Has anyone even even remotely heard of such an occurrence or have any suggestions? And more importantly, this is a very small group of bees and I have my doubts about them surviving the winter at their current numbers and supposedly without a queen. Help?

:s


----------



## AR Beekeeper (Sep 25, 2008)

I would guess that the small swarms are caused by either a high varroa population or starvation. I have seen small swarm this time of the year from colonies with very large adult populations, but they had a queen and you say that yours does not. You are out of time to build adult populations for winter, I would write off this small swarm.
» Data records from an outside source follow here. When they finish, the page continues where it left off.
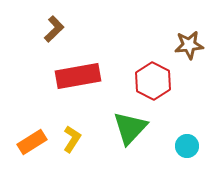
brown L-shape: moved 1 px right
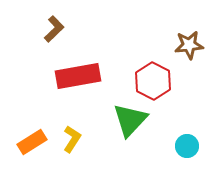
green triangle: moved 8 px up
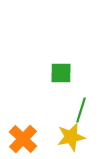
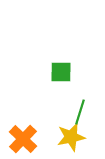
green square: moved 1 px up
green line: moved 1 px left, 2 px down
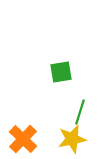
green square: rotated 10 degrees counterclockwise
yellow star: moved 1 px right, 2 px down
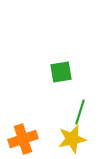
orange cross: rotated 28 degrees clockwise
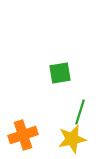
green square: moved 1 px left, 1 px down
orange cross: moved 4 px up
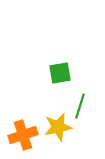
green line: moved 6 px up
yellow star: moved 14 px left, 12 px up
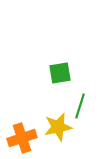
orange cross: moved 1 px left, 3 px down
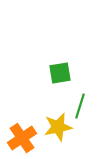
orange cross: rotated 16 degrees counterclockwise
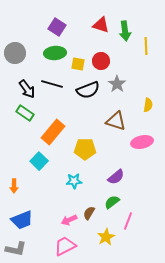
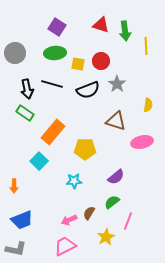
black arrow: rotated 24 degrees clockwise
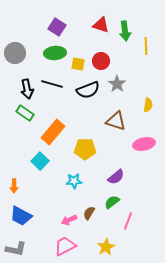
pink ellipse: moved 2 px right, 2 px down
cyan square: moved 1 px right
blue trapezoid: moved 1 px left, 4 px up; rotated 50 degrees clockwise
yellow star: moved 10 px down
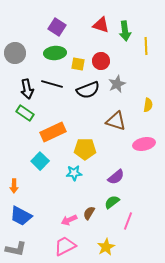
gray star: rotated 12 degrees clockwise
orange rectangle: rotated 25 degrees clockwise
cyan star: moved 8 px up
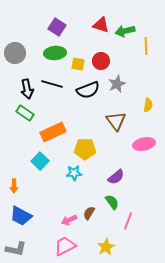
green arrow: rotated 84 degrees clockwise
brown triangle: rotated 35 degrees clockwise
green semicircle: rotated 91 degrees clockwise
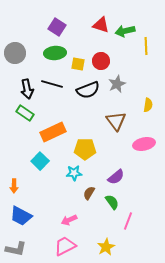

You could shake the bees into rubbing alcohol and do a varroa mite count, that might tell you if they are carrying large numbers of varroa. If you have not treated the colony they came from you may want to do so, also I would start feeding if you are not already doing so.


----------



## DavidZ (Apr 9, 2016)

I'd stack the deep they went inside, it's not a super, (keep your terms correct) on to the original hive top to recombine and leave the deep on. Then start feeding for winter.

another thing you may have a tiny virgin queen that snagged a few hundred, I had that happen last month, she kept swarming the same way box to tree 5 times, and finally I let them go on their way. They went down hill to the flat. Next spring I may do a little beelining once it warms up here in the mountains.


----------



## tech.35058 (Jul 29, 2013)

I had a nucs "slimed" by hive beetles, & a swarm appeared. Nearby.
I thought it came out of the nucs, which had not been checked in a while, in the process of requeening itself.
They kept going back to the branch, I gave them a frame of brood, & they stayed in the box this time.
(I also gave the slimed box a frame of brood & they cleaned up the slimed combs, much to my surprise, but the brood comb attracted so many sub that I sacrificed it to get rid of that many sub. I found a queen in the slimed box, maybe I can go through the swarm box later today. I made sure these donor frames had eggs, just in case.. these will be small clusters, over wintered nucs at best


----------